The two bowler-hatted men disappeared below and the crew were readying to cast off. There was still no sign of the mysterious Hart and it dawned upon Paul that he was on his own. There was still time to bolt for the quay, but how would he explain that away? The ship’s officer had taken Paul’s ticket so Cumming would know he hadn’t missed the boat — and, more pertinently, taken Cumming’s money and not missed the boat.
The steamer’s engines began to turn and after a moment she slid away from the quay. Yarmouth receded and within a few minutes had sunk, like his stomach, into the water behind them. There were no lights to watch fade. Yarmouth had been blacked out. There might not have been any recent Zepplin raids but Yarmouth, he remembered, had suffered under the first attack back in 1915. People had been killed and they weren’t tempting providence by lighting an airship’s way for a second pass.

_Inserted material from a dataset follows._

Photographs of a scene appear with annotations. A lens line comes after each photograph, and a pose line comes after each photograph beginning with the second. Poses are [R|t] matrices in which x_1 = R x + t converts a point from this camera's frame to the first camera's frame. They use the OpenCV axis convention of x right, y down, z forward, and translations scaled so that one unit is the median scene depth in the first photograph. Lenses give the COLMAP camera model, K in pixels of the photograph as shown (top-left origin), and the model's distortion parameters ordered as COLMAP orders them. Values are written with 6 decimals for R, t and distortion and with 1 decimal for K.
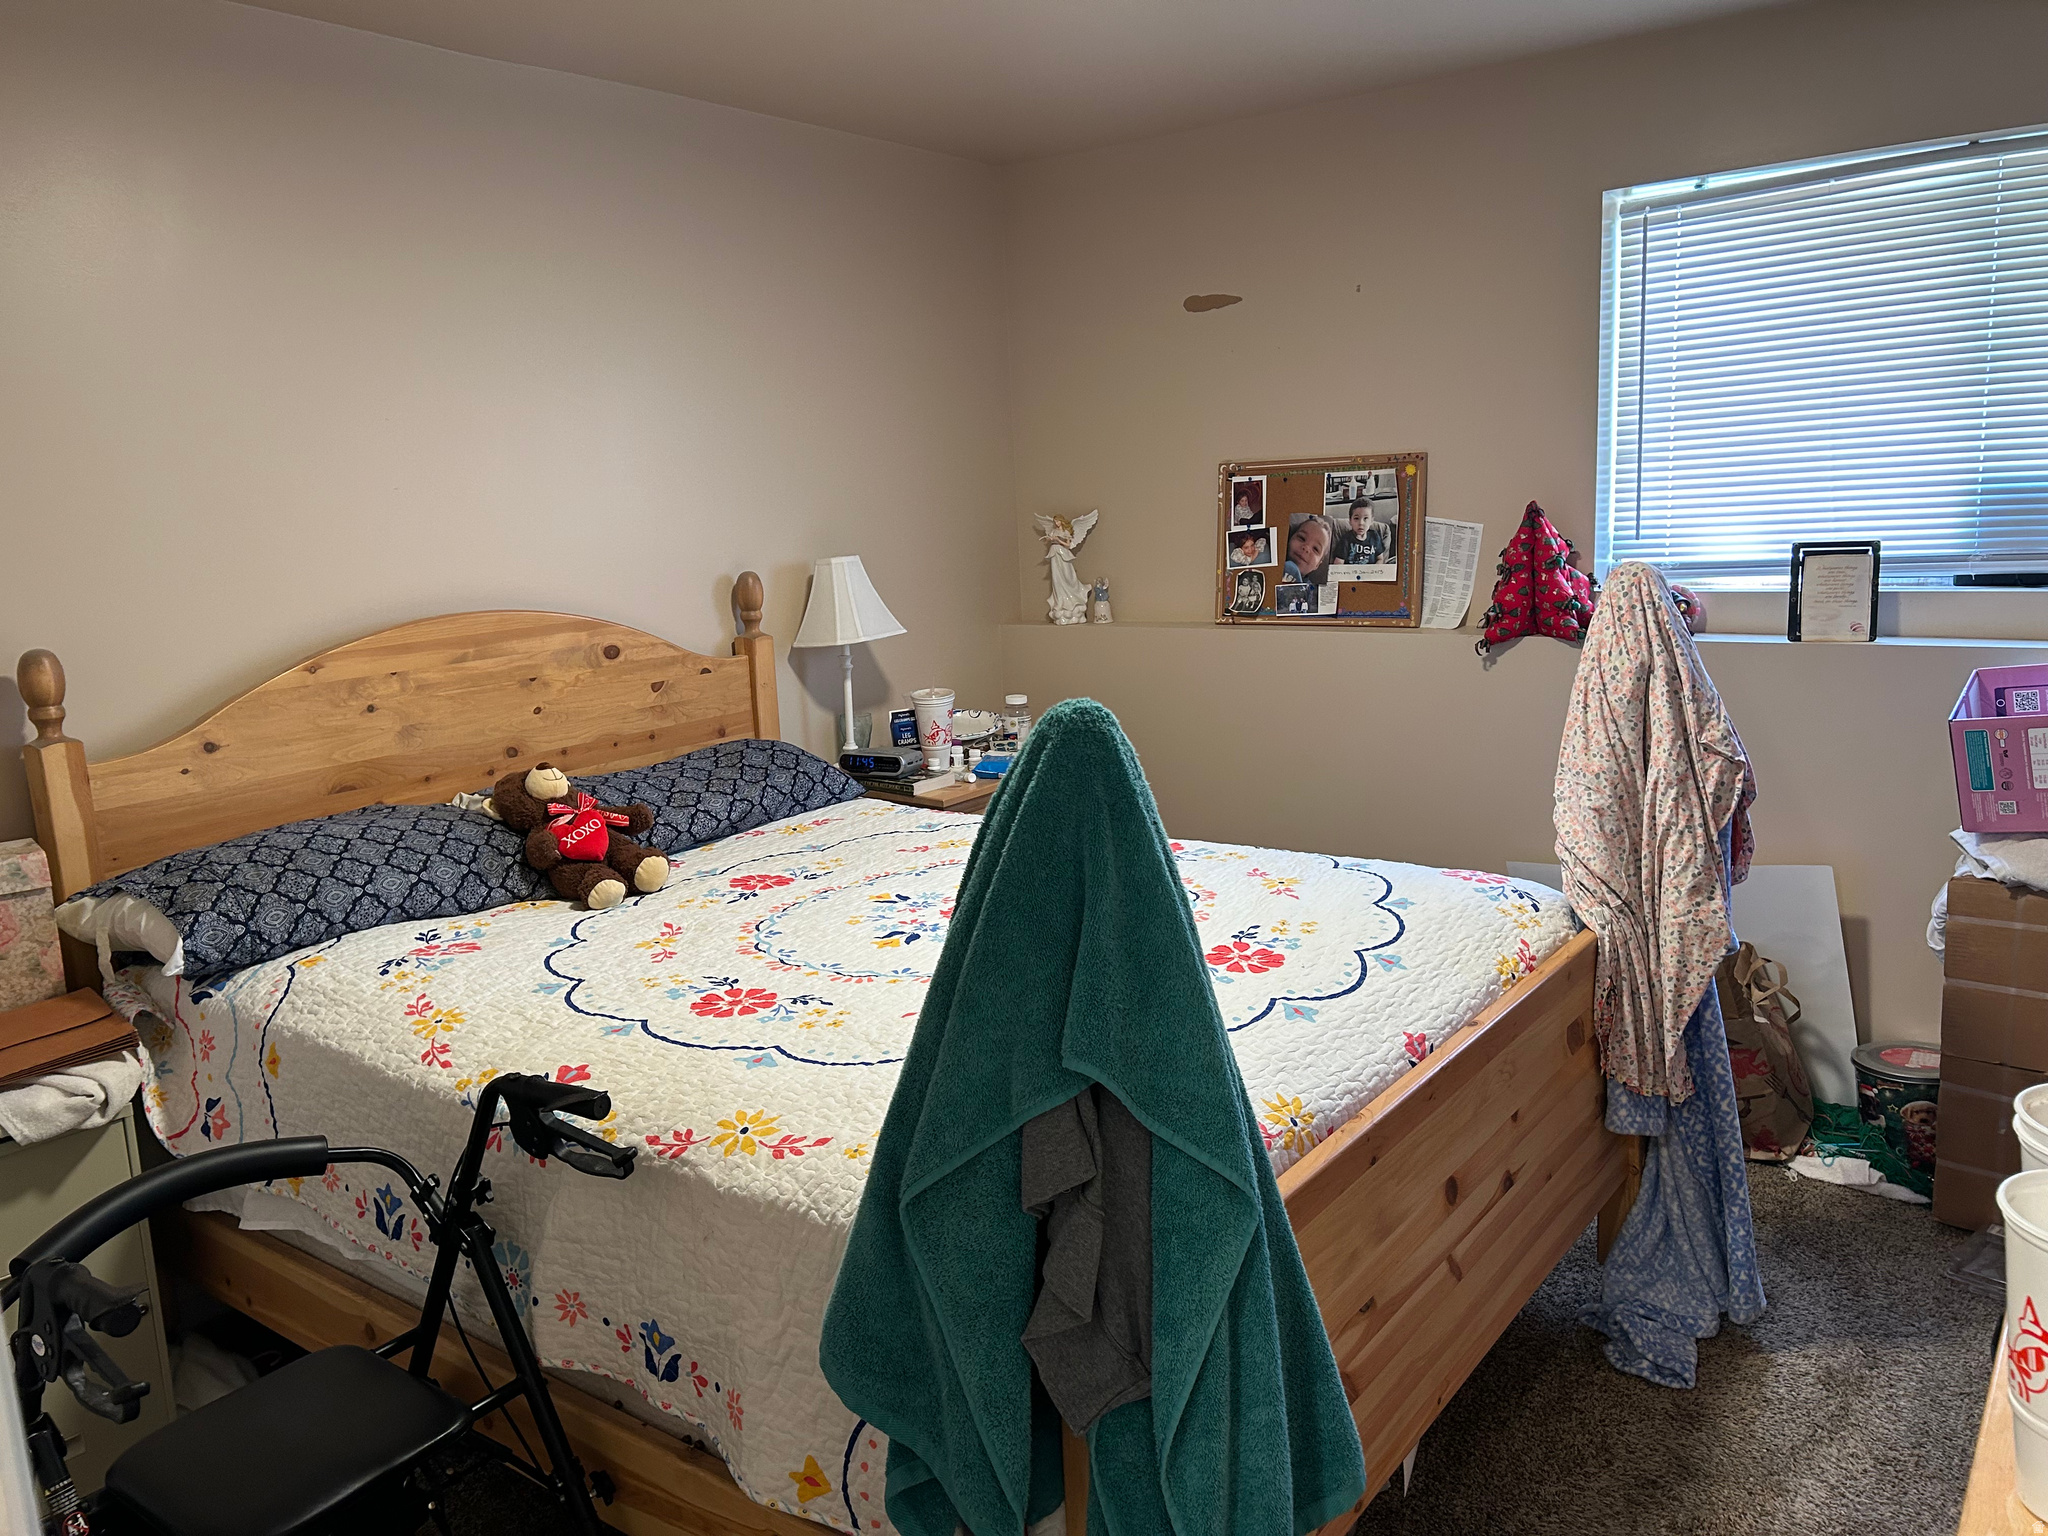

He turned away from the rail. It was always possible Hart had boarded the steamer before Paul had arrived or, failing that, planned to catch up with it in Hull. But if not — always assuming they didn’t get sunk by a German U-boat (for all he knew drowning through enemy action might be a hereditary trait) — Paul was going to have to make his own way from Helsingfors to the Russian border. And then to Petersburg. Or Petrograd, as he better get used to calling it. If he ever managed that, he would somehow have to find his cousin, Mikhail, a man he hadn’t seen for thirteen years and hadn’t cared much for when last he had.
Assuming Mikhail was still in Petrograd.